### Extract

A July 1910 Witnessed Fall: The St. Michel, Finland Meteorite

A Lifetime of Breakage

St. Michel Meteorite
 

Impressive breccias such as St. Michel provide obvious visual evidence of near-catastrophic injury before arriving on earth. Breccias are rocks composed of various sized visible pieces of angular rock cemented together.

But that was just the beginning for St. Michel. Although its body was already heavily scarred from its time in space, no sympathy was given to St. Michel as it slammed into the rocky ground of Finland further an finally breaking it into pieces forever.


St. Michel Meteorite
 
The St. Michel meteorite is named after its location of fall in Finland with was named after the French name for Saint Michael who was a archangel in many religious teachings.In Hebrew, Michael means “who is like God.” However, given the fractured, troubled nature of the St. Michel brecciated L6 chondrite I’d guess it is more representative of man than God.As if enough Devine breakage has not been presented, another personal breakage story surfaced when Arnaud Tricottet experienced a moment of synchronicity with St. Michel. Here is his tale (scroll down half way).

St. Michel Meteorite

 
This crust was installed a little over a century ago, yet doesn’t look much different from recently fallen meteorites.Only a scant 17kg of St. Michel was recovered with the bulk being in two broken stones, one of some 6.8kg and another located 200m away of 9.6kg. It was obvious that the two stones where once one and likely separated high in the atmosphere.

St. Michel Meteorite
 
Picasso was a master of painting in more than one dimension. I get the same pleasure from staring into a beautiful breccia like St. Michel as I do from a Picasso painting. It never gets old. Only richer.Some meteorites are collectible because of their history. Some because of their look. And some because of their name. In the case of St. Michel, I am fond of this meteorite for all three reasons.

######
### Provided information

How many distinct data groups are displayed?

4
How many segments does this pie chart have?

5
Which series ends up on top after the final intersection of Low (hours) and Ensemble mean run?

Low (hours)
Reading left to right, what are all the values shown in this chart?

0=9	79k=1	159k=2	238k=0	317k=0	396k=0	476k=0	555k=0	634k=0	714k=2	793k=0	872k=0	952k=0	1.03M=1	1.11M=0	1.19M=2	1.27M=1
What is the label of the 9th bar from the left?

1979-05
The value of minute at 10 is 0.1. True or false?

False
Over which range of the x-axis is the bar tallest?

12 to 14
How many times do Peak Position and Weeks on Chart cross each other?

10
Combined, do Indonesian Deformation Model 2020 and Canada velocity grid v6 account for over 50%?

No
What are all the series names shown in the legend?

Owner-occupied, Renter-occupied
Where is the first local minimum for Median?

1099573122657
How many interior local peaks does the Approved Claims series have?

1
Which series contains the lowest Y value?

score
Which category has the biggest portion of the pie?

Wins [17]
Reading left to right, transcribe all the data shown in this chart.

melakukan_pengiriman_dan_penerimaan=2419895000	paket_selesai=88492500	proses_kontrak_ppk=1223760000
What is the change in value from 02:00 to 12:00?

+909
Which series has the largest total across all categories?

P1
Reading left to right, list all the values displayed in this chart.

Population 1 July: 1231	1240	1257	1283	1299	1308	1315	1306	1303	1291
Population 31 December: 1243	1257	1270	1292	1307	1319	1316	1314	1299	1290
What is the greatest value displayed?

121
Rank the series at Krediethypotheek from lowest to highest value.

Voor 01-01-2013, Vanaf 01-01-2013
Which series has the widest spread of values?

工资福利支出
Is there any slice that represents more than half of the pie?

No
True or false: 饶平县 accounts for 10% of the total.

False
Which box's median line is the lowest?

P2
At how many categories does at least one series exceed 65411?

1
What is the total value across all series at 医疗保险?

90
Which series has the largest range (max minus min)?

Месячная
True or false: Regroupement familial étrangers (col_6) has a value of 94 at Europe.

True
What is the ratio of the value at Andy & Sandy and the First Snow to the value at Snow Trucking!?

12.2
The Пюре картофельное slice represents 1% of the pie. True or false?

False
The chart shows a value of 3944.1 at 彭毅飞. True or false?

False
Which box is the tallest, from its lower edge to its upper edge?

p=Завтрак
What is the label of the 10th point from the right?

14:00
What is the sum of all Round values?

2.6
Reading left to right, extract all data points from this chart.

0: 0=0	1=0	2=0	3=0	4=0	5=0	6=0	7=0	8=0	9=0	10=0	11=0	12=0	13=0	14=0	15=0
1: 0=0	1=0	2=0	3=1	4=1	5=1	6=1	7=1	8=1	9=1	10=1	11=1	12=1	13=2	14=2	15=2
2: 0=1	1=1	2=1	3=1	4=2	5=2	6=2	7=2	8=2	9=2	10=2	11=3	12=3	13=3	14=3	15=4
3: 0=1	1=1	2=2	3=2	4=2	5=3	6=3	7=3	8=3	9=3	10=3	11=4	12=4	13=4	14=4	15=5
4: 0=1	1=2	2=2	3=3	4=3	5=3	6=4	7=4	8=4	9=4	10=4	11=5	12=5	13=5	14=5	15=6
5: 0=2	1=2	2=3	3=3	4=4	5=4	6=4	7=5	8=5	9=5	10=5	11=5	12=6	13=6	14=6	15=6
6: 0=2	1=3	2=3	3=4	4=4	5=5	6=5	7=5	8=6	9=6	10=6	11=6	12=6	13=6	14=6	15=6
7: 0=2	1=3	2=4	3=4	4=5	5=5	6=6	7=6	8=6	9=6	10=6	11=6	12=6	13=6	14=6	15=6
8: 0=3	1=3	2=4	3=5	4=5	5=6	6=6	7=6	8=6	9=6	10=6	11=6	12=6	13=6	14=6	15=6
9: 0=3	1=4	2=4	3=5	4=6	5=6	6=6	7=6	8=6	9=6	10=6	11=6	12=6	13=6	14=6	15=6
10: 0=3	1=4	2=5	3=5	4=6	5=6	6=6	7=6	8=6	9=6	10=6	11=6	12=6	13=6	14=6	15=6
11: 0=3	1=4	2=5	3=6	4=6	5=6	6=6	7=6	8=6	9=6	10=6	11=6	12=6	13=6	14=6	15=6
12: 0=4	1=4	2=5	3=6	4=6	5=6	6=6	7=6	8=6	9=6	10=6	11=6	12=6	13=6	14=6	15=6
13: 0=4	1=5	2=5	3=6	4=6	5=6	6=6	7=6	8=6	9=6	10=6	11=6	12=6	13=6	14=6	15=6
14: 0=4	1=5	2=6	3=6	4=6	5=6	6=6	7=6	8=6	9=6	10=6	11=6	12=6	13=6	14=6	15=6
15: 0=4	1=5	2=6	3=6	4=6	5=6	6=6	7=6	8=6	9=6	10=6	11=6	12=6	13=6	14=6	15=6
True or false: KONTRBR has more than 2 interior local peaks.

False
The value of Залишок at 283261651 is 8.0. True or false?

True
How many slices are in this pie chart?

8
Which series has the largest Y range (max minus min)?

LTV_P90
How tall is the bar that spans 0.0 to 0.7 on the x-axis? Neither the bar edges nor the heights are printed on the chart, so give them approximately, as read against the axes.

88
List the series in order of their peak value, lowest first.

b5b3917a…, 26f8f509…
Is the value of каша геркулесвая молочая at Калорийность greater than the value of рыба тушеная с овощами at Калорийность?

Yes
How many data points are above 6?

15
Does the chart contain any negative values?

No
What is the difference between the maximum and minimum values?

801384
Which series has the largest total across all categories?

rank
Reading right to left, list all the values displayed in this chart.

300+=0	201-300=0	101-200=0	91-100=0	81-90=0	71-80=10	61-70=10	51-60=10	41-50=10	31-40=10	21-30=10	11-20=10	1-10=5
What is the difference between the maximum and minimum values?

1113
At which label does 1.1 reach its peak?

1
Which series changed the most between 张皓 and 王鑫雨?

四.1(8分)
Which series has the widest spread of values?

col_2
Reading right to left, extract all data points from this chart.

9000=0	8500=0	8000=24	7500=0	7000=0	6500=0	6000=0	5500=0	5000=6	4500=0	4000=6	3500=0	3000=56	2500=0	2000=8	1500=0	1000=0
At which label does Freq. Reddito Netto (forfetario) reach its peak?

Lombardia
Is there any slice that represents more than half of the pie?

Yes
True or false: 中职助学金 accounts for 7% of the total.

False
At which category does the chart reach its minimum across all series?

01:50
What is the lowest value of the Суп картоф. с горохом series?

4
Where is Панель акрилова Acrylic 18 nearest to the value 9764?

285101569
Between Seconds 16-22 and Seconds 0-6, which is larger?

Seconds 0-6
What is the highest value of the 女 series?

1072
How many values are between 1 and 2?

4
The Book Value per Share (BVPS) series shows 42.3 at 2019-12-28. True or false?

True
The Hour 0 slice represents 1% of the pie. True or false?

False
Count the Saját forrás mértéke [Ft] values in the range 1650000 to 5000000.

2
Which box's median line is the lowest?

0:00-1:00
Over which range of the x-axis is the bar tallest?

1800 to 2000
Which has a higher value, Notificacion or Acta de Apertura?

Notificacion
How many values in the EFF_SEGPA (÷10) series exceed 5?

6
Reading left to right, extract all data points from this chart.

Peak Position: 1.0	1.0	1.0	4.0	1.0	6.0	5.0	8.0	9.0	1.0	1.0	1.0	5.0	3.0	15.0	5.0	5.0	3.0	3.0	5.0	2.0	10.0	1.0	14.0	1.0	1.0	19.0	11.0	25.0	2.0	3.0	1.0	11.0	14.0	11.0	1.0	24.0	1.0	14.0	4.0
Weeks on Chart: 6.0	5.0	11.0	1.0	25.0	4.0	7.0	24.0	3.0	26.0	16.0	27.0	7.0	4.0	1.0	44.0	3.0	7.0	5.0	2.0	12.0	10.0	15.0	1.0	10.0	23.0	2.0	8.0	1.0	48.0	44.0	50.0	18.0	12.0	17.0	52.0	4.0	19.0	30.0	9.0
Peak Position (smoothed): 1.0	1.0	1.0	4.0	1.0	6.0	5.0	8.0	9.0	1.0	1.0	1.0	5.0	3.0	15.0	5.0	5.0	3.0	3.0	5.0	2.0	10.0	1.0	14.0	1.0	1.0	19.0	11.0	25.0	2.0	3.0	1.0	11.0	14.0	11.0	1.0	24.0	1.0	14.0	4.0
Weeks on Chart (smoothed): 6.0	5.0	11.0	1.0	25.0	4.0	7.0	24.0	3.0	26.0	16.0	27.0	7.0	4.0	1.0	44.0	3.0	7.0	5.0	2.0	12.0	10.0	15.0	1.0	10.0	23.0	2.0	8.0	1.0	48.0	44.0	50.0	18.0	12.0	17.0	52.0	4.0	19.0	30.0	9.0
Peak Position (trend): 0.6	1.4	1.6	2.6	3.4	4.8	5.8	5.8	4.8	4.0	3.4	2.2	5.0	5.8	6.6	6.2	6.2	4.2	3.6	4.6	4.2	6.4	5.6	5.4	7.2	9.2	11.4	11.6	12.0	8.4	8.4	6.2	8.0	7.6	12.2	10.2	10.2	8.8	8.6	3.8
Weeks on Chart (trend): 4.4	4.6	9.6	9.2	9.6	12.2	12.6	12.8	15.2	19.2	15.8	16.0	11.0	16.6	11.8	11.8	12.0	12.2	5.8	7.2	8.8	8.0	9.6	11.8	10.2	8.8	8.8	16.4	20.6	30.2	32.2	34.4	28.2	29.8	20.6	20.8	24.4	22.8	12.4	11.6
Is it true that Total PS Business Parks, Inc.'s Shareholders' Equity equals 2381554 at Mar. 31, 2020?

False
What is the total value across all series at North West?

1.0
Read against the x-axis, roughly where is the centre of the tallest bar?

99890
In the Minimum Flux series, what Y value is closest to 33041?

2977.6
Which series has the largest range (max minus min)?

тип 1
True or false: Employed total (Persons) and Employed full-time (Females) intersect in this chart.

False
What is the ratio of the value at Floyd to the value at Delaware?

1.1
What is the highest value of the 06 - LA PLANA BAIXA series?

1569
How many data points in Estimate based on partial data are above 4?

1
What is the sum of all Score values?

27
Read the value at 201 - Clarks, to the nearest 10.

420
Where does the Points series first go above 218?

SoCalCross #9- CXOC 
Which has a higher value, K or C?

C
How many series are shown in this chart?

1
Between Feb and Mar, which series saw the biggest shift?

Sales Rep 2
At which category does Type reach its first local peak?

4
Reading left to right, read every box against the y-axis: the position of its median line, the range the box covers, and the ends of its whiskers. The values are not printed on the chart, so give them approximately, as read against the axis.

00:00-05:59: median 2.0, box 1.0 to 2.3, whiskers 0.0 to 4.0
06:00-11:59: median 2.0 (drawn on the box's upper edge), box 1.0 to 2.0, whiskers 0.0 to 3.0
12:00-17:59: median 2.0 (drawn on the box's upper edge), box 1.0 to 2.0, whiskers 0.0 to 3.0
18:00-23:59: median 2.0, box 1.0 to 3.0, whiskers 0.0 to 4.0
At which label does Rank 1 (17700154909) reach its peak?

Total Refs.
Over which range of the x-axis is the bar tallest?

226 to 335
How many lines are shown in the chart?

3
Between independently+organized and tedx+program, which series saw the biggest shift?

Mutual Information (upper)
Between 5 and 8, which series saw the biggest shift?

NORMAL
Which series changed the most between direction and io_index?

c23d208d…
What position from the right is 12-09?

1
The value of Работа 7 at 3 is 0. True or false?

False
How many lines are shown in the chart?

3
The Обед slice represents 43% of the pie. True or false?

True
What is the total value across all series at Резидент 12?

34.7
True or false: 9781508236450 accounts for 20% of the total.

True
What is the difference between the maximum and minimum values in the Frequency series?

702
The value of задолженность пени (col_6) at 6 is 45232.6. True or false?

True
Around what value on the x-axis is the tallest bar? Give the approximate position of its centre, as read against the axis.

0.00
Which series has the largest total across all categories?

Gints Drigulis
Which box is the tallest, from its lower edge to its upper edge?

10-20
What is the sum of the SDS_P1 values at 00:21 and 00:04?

######

### Exercise description
In the St. Michel meteorite text, change "slammed" to "crashed" and write out the stretch from "But that was" through "into pieces forever.".

### Response to this task
But that was just the beginning for St. Michel. Although its body was already heavily scarred from its time in space, no sympathy was given to St. Michel as it crashed into the rocky ground of Finland further an finally breaking it into pieces forever.